Tiene 23 años y estuvo siete acogida en Tasaru (2006-2013), se escapó hace 12. Ahora estudia en la universidad y ya no está en el centro, pero sigue involucrada en el programa. Tiene 5 hermanas y 4 hermanos.

Su vida antes de escaparse era muy diferente. Iba al colegio, pero de forma intermitente porque a veces no conseguía dinero para pagar la matrícula. Vivía en una manyatta —casas tradicionales masáis hechas con heces de animales y palos— sin ventanas y con muy poca luz, por lo que hacer los deberes era toda una odisea. "Durante el día, me tenía que encargar de todas las tareas de casa, de llevar a las vacas a beber, etc., así que apenas me quedaba tiempo para estudiar. Cuando llegué a la escuela me cubrieron todas las necesidades básicas y mi principal tarea se convirtió en estudiar". 

Explica que Tasaru no solo trabaja con ellas cuando se escapan, también lo hacen con sus familias para que entiendan la decisión, la necesidad de educar a una niña y las consecuencias de la práctica de la mutilación. "Así que, cuando acabé la secundaria, y tras cinco años sin ver a mi familia, mis padres empezaron a aceptar mi decisión y nueva vida. Pude empezar a ir a visitarles y pasar con ellos las vacaciones, e incluso asistieron orgullosos a mi graduación". Ahora, Tacaya sigue estudiando, está en la universidad y es respetada por su familia: "Cuando deciden hacer un corte, porque sí, lo siguen haciendo, esperan a que yo no esté en la aldea para que no me entere. Ojalá algún día consiga que dejen de hacerlo". Ella, que les visita durante las vacaciones, encuentra ahora su forma de vida muy lejana y ajena, así que no suele quedarse allí. Visita a amigos que viven en la ciudad y, sobre todo, dedica tiempo a estar en el centro de rescate de Tasaru para aportar su experiencia a otras chicas. "A pesar de lo duro que ha sido el camino desde mi huida, volvería a hacerlo sin duda".

Lo más triste para ella es que sigue estando en riesgo: "Ahora tengo una beca que sostiene mis necesidades básicas y paga mis estudios.
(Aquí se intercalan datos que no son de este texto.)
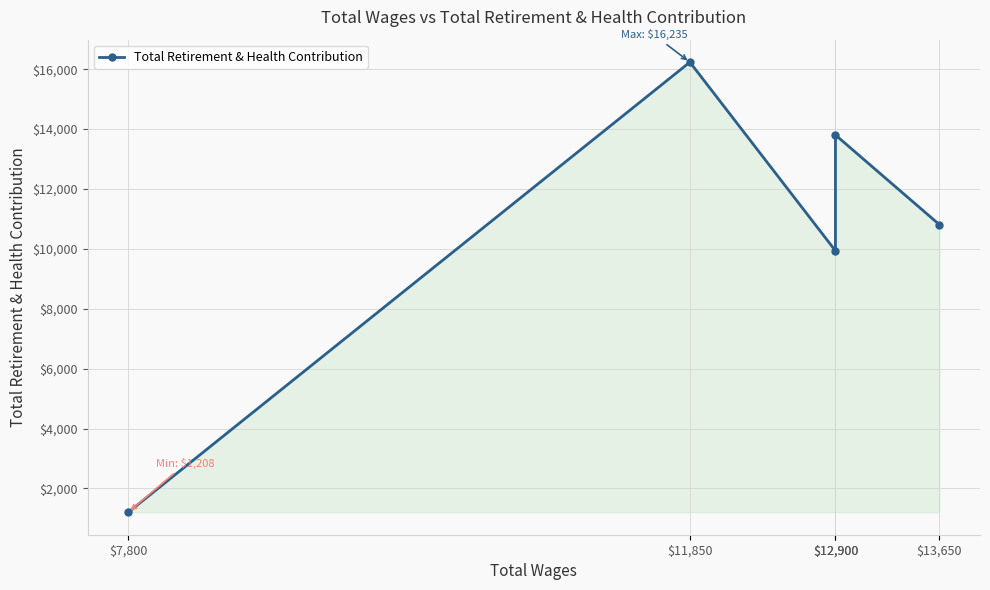

What is the ratio of the value at $13,650 to the value at $7,800?

8.9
Mis padres no podrían afrontarlo". Cree que si se acabase la beca, tendría que volver a casa y acabaría siendo mutilada y casada cuanto antes. Sus padres apenas tienen recursos para sostener a nueve hijos, así que está convencida de que acordarían su matrimonio para quitarse una boca que sostener y obtener los bienes de la dote matrimonial, vacas y otros bienes valiosos. "Para casarme sigue siendo imprescindible el corte".
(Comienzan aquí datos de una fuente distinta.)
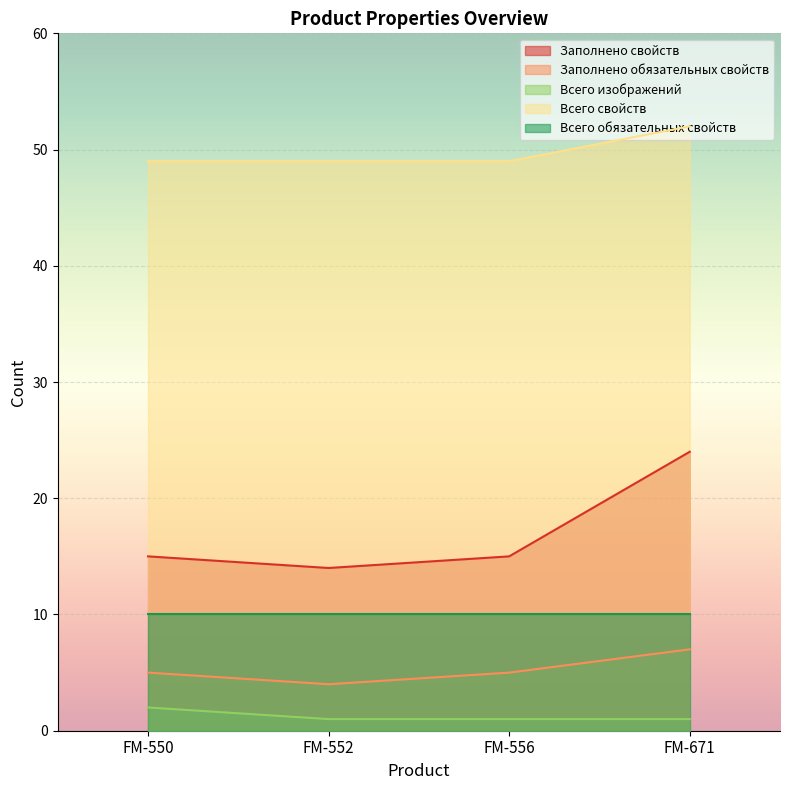

Rank the series by their maximum value, from lowest to highest.

Всего изображений, Заполнено обязательных свойств, Всего обязательных свойств, Заполнено свойств, Всего свойств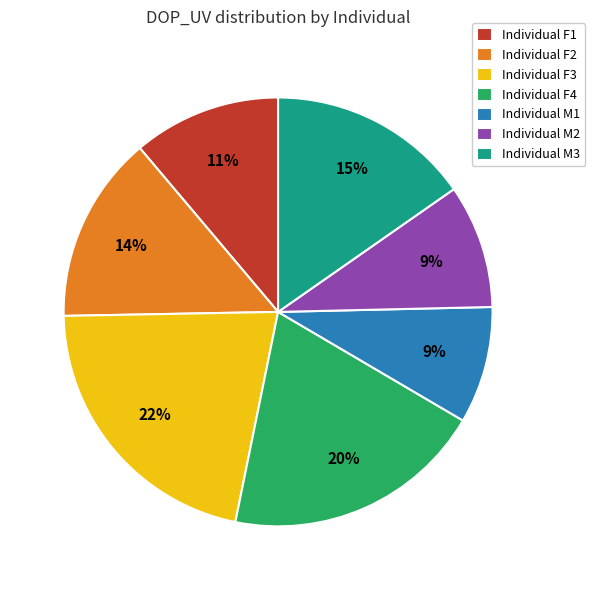

The Individual M3 slice represents 30% of the pie. True or false?

False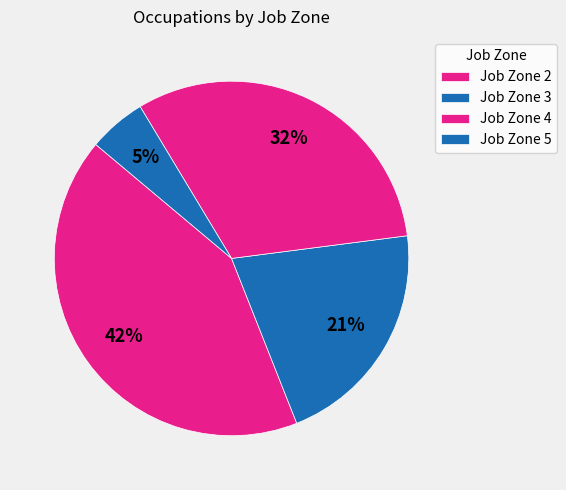

Does Job Zone 5 represent more than half of the total?

No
Ella tiene otros planes para el futuro, quiere ser su propia jefa, casarse con quien ella decida y no tener más de tres hijos. "Y me divorciaré si mi marido no lo ve igual. Me he creado una voz fuerte para decir no a lo que no considero justo, a pesar de la presión que existe en mi país en términos de desigualdad de género". Le gustaría volver a su aldea y educar en la importancia de abolir la mutilación, enseñarles que los hombres no son superiores solo por ser hombres. "Se empieza a escuchar hablar del reparto de las tareas y las responsabilidades en el hogar, y algunos hombres empiezan a ser menos reacios a que sus mujeres empiecen a trabajar fuera de casa y generar ingresos. Y estos hombres son los que han tenido acceso a mayor educación".